Stay — Possession order — Execution — Hearing of appeal — Whether court has power to suspend order of possession against trespassers without owner’s consent — Whether jurisdiction to grant stay where appellant seeking the setting aside of the possession order — Privy Council ordering stay pending appeal

In 1992, the plaintiffs issued a summons seeking orders for possession of land alleged to form part of Belle Vue Estate, South Oropouche, Trinidad. The summons was under Ord 94 of Rules of Supreme Court of Trinidad and Tobago, which corresponded in all respects for the purposes of the appeal, to Ord 113 of the English Rules of the Supreme Court. The appeal concerned only two defendants, Bibby and Cornwall, who lived in modest wooden structures or shacks apparently since 1984. The defendants did not claim any title to the land, but they asserted that the property where they lived was not part of the Belle Vue Estate and that the documentary evidence which the plaintiffs produced was defective. Possession orders were made at first instance with a stay of execution for 28 days. The defendants applied to the Court of Appeal for leave to appeal and for a continuation of the stay pending the hearing of the appeal.

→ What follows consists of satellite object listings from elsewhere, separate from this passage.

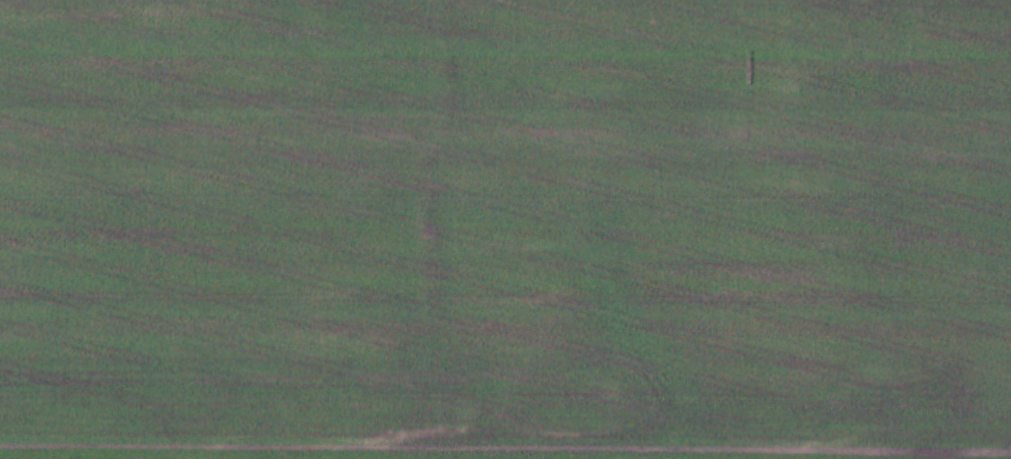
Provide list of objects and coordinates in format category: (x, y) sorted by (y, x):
crop: (505, 229)

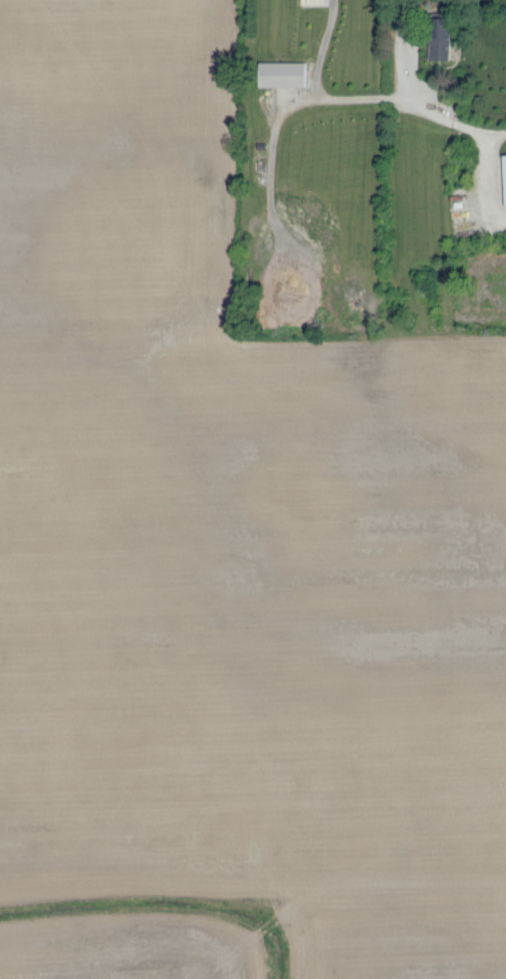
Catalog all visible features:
building: (317, 1)
building: (442, 32)
road: (70, 44)
building: (287, 73)
road: (406, 86)
road: (319, 89)
building: (505, 159)
building: (464, 195)
road: (138, 208)
road: (249, 443)
road: (284, 604)
crop: (264, 939)

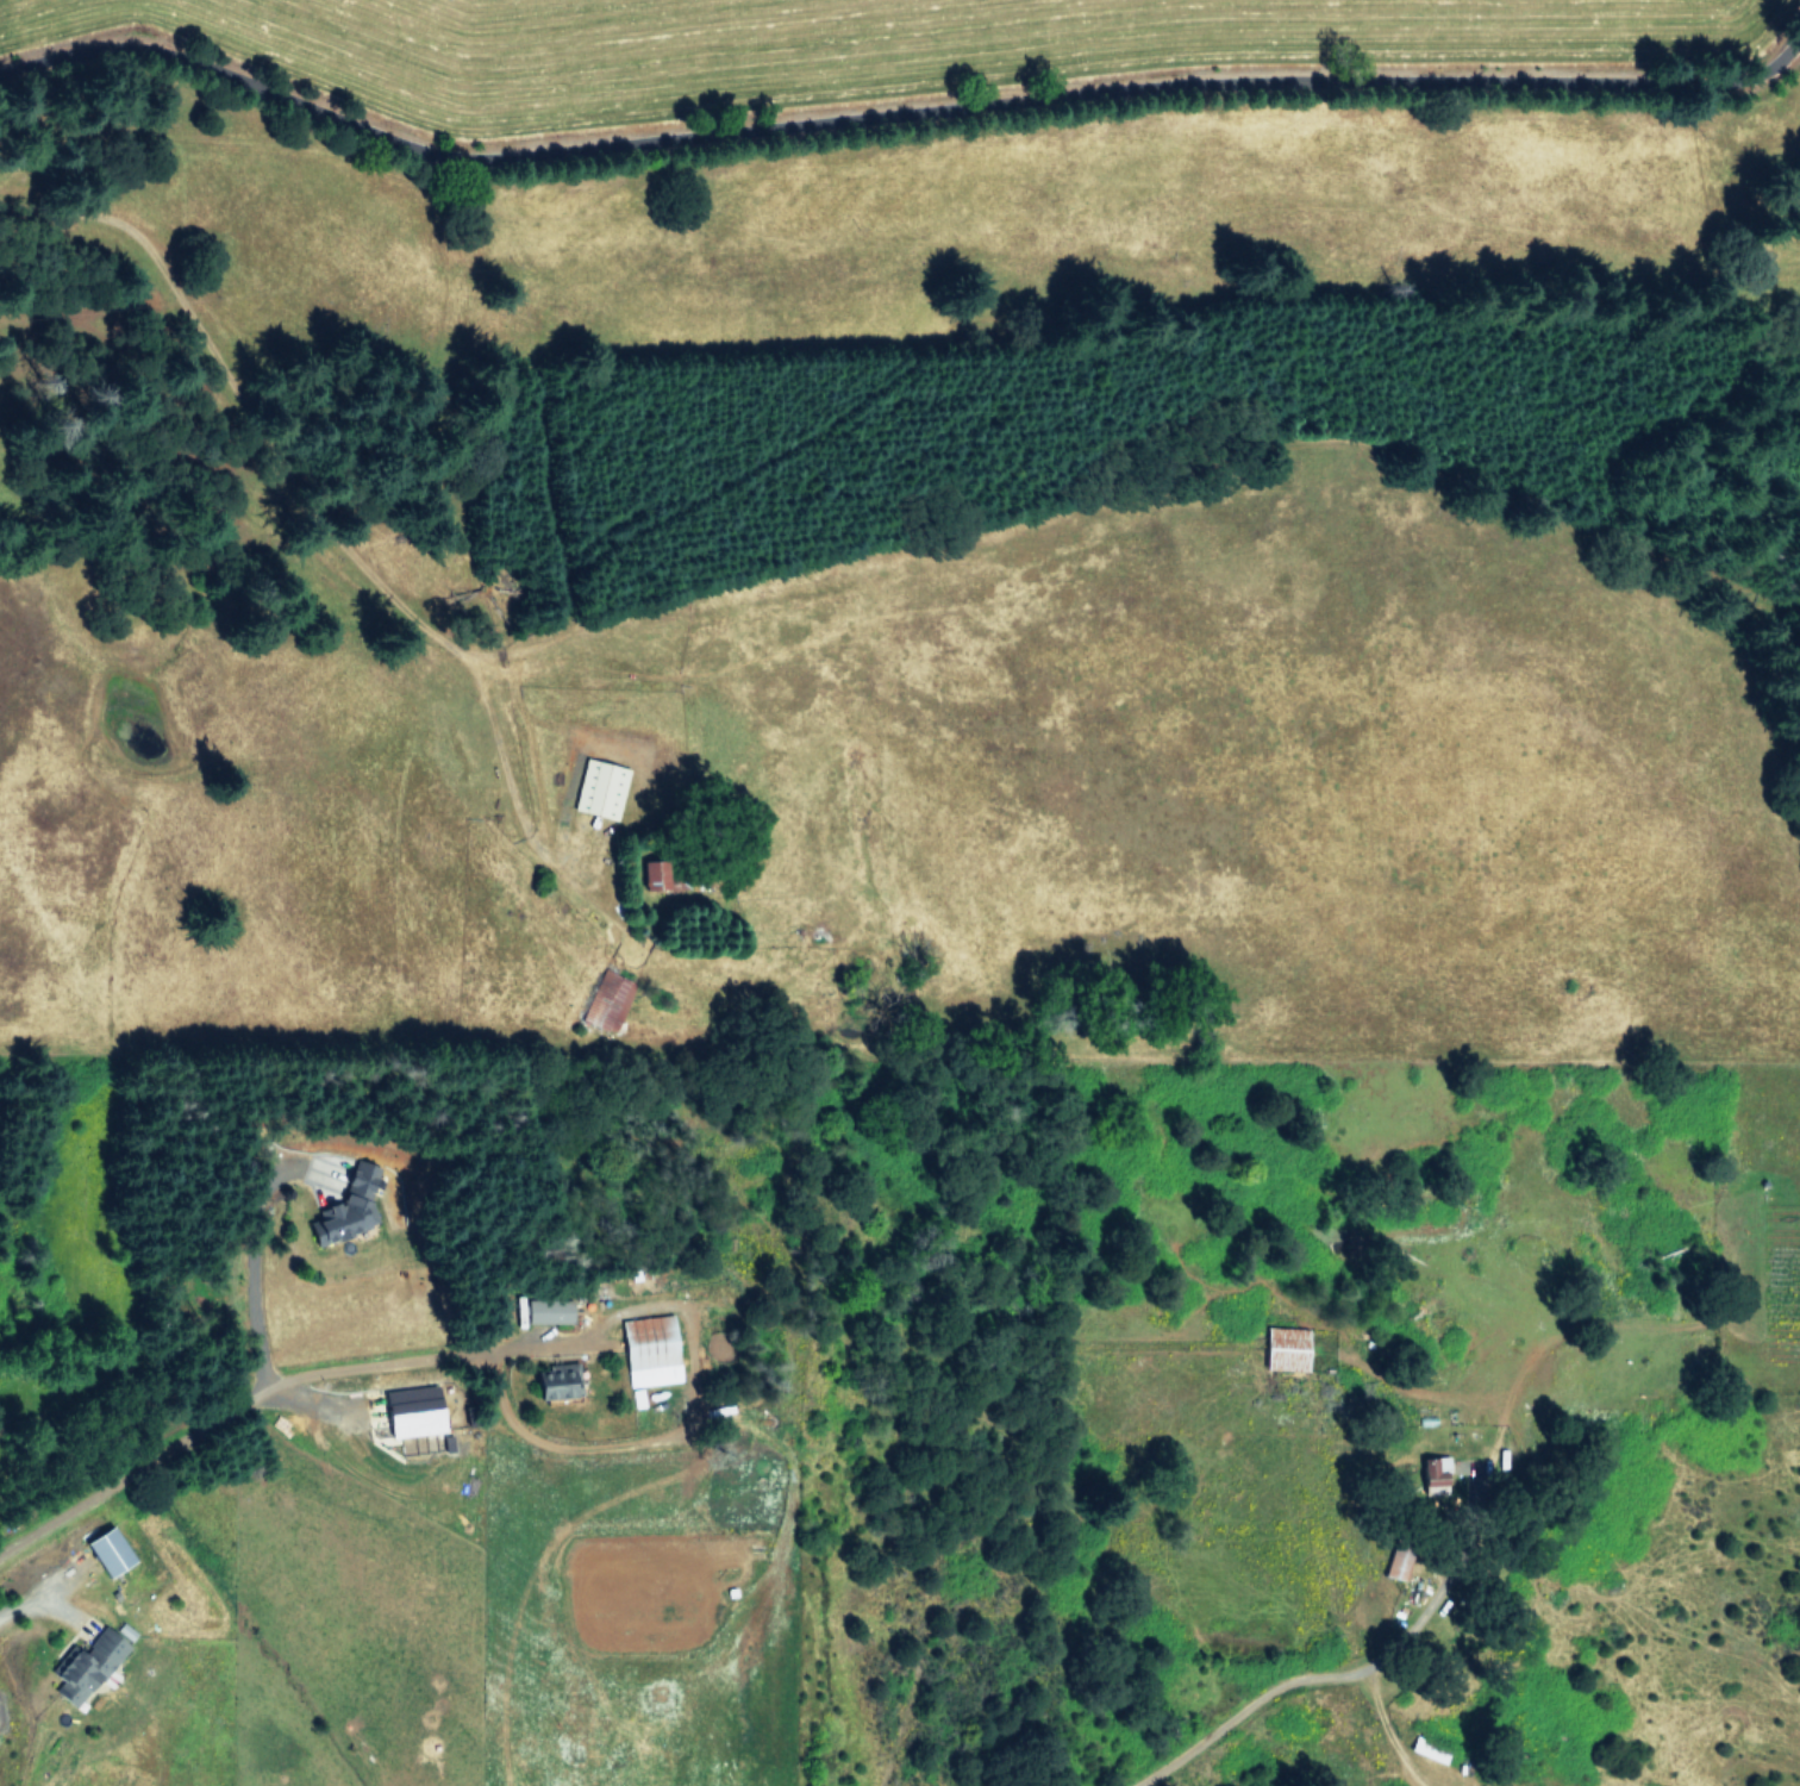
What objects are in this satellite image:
road: (895, 112)
road: (294, 489)
building: (600, 788)
building: (652, 875)
building: (607, 1000)
building: (347, 1209)
road: (249, 1263)
building: (549, 1310)
building: (649, 1349)
building: (555, 1382)
road: (687, 1392)
road: (232, 1409)
building: (412, 1410)
building: (1438, 1463)
building: (107, 1551)
road: (1415, 1631)
building: (88, 1662)
road: (1391, 1735)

By consent they were given leave to appeal but the Court of Appeal dismissed their application for a stay of the possession orders holding that it had no jurisdiction to make the order sought. The defendants appealed to the Privy Council. Ord 113 provides: “Where a person claims possession of land which he alleges is occupied solely by a person … (not being a tenant …) who entered into … occupation without his licence or consent, the proceedings may be brought by originating summons …”.

Held The appeal was allowed.

1. Under English law a court of first instance which granted relief, whether interlocutory or final, has an inherent power to suspend (“stay”) its order until an appeal was disposed of. The Court of Appeal has a like jurisdiction.

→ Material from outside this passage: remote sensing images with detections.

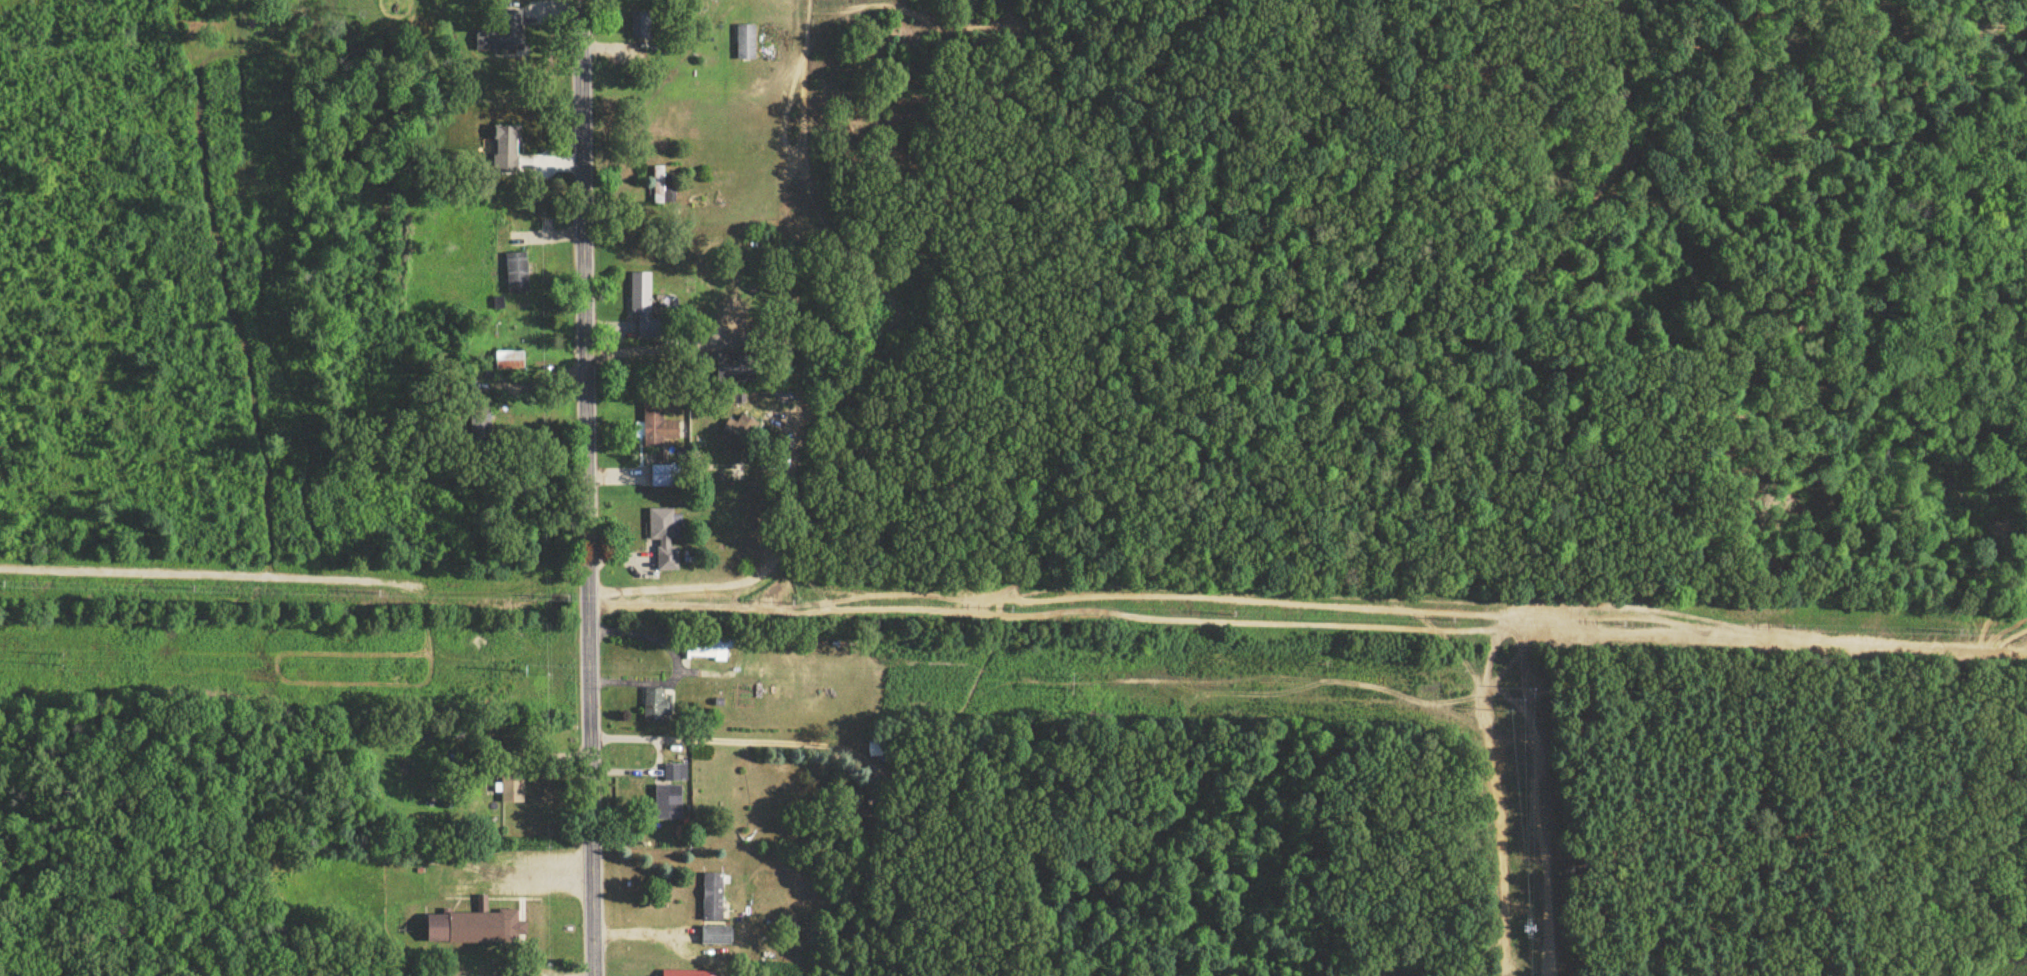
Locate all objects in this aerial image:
building: (640, 33)
building: (746, 45)
building: (507, 148)
building: (661, 190)
building: (517, 239)
building: (518, 275)
building: (641, 297)
road: (682, 340)
road: (529, 373)
building: (660, 426)
building: (739, 437)
building: (666, 479)
road: (585, 488)
building: (667, 540)
road: (757, 571)
building: (710, 651)
road: (671, 661)
power tower: (52, 663)
power tower: (526, 672)
power tower: (1057, 688)
power tower: (1513, 697)
building: (653, 708)
road: (735, 733)
road: (534, 752)
building: (669, 804)
road: (538, 869)
building: (713, 900)
power tower: (1521, 930)
building: (475, 931)
building: (717, 939)
building: (687, 975)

2. In the ordinary course, an application for a stay should be made to the court of first instance. It was usual practice for the application to be made to the judge whose decision was sought to be appealed against and at the time that judgment was given.

3. Where a stay was refused, or unacceptable terms imposed, the appellant could renew his application to the Court of Appeal.

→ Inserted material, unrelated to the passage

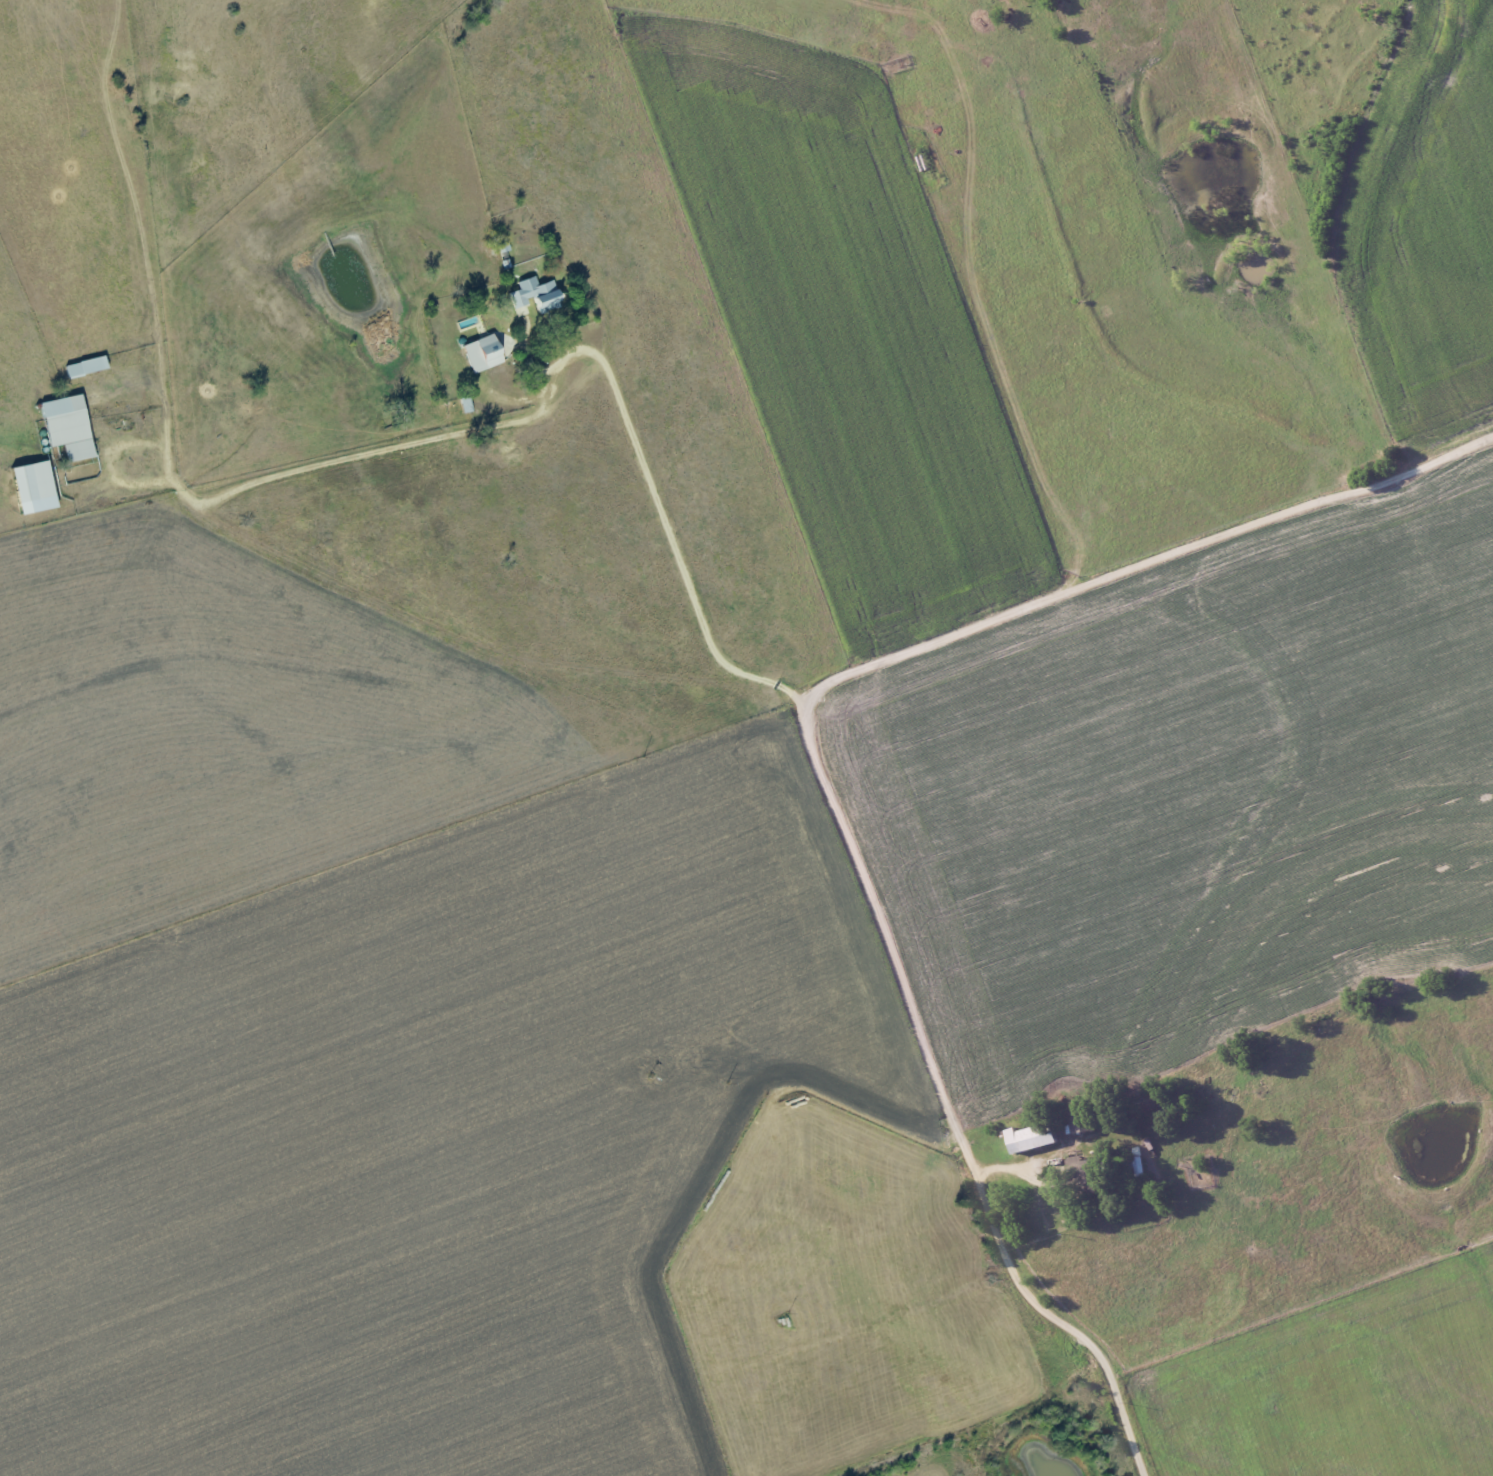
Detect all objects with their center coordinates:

4. Those general principles were as much applicable to possession order as other orders.

5. While Ord 113 was intended to provide a speedy remedy, that did not negative the need for the court to have a discretionary power to stay the carrying out of the possession order while an appeal was pending.

6. The Court of Appeal in the present case seemed to have been led astray by a note to RSC Ord 113 which, in the 1995 Supreme Court Practice, stated that the “court has no power to suspend an order for possession against trespassers unless the owner consents”: see, inter alia, Swordheath Properties Ltd v Floydd [1978] 1 WLR 550.

7. However, that principle concerned whether the court had power to postpone the date on which a lawful owner could recover from someone unlawfully entering his land. The present case was concerned with the court’s powers, where a possession order having been made, the defendant sought to appeal that the order set aside.

8. The plaintiffs had known ever since 1984 that the defendants were living on the property. They consented to the defendants having leave to appeal. Therefore, the fairest and most sensible course was that the defendants should remain where they were until their appeal was decided.

David Watkinson (instructed by Simons Muirhead & Burton) appeared for the appellants; the respondents did not appear and were not represented.